**TASK DIRECTIONS:**
Pull every line with "VEIDO" from the data below and copy it.

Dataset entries
____

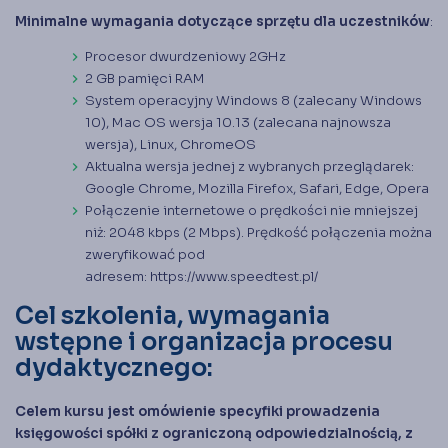
Minimalne wymagania dotyczące sprzętu dla uczestników
:
Procesor dwurdzeniowy 2GHz
2 GB pamięci RAM
System operacyjny Windows 8 (zalecany Windows
10), Mac OS wersja 10.13 (zalecana najnowsza
wersja), Linux, ChromeOS
Aktualna wersja jednej z wybranych przeglądarek:
Google Chrome, Mozilla Firefox, Safari, Edge, Opera
Połączenie internetowe o prędkości nie mniejszej
niż: 2048 kbps (2 Mbps). Prędkość połączenia można
zweryfikować pod
adresem:
https://www.speedtest.pl/
Cel szkolenia, wymagania
wstępne i organizacja procesu
dydaktycznego:
Celem kursu jest omówienie specyfiki prowadzenia
księgowości spółki z ograniczoną odpowiedzialnością, z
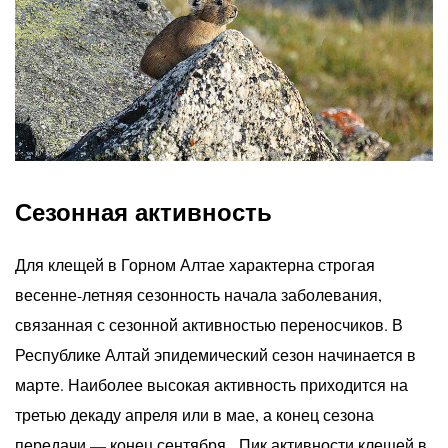
Сезонная активность
Для клещей в Горном Алтае характерна строгая
весенне-летняя сезонность начала заболевания,
связанная с сезонной активностью переносчиков. В
Республике Алтай эпидемический сезон начинается в
марте. Наиболее высокая активность приходится на
третью декаду апреля или в мае, а конец сезона
передачи — конец сентября. Пик активности клещей в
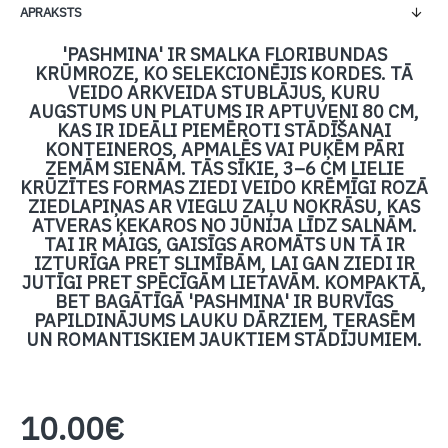
APRAKSTS
'PASHMINA' IR SMALKA FLORIBUNDAS
KRŪMROZE, KO SELEKCIONĒJIS KORDES. TĀ
VEIDO ARKVEIDA STUBLĀJUS, KURU
AUGSTUMS UN PLATUMS IR APTUVENI 80 CM,
KAS IR IDEĀLI PIEMĒROTI STĀDĪŠANAI
KONTEINEROS, APMALĒS VAI PUĶĒM PĀRI
ZEMĀM SIENĀM. TĀS SĪKIE, 3–6 CM LIELIE
KRŪZĪTES FORMAS ZIEDI VEIDO KRĒMĪGI ROZĀ
ZIEDLAPIŅAS AR VIEGLU ZAĻU NOKRĀSU, KAS
ATVERAS ĶEKAROS NO JŪNIJA LĪDZ SALNĀM.
TAI IR MAIGS, GAISĪGS AROMĀTS UN TĀ IR
IZTURĪGA PRET SLIMĪBĀM, LAI GAN ZIEDI IR
JUTĪGI PRET SPĒCĪGĀM LIETAVĀM. KOMPAKTĀ,
BET BAGĀTĪGĀ 'PASHMINA' IR BURVĪGS
PAPILDINĀJUMS LAUKU DĀRZIEM, TERASĒM
UN ROMANTISKIEM JAUKTIEM STĀDĪJUMIEM.
10.00€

____

**OUTPUT FOR THIS TASK:**
VEIDO ARKVEIDA STUBLĀJUS, KURU
KRŪZĪTES FORMAS ZIEDI VEIDO KRĒMĪGI ROZĀ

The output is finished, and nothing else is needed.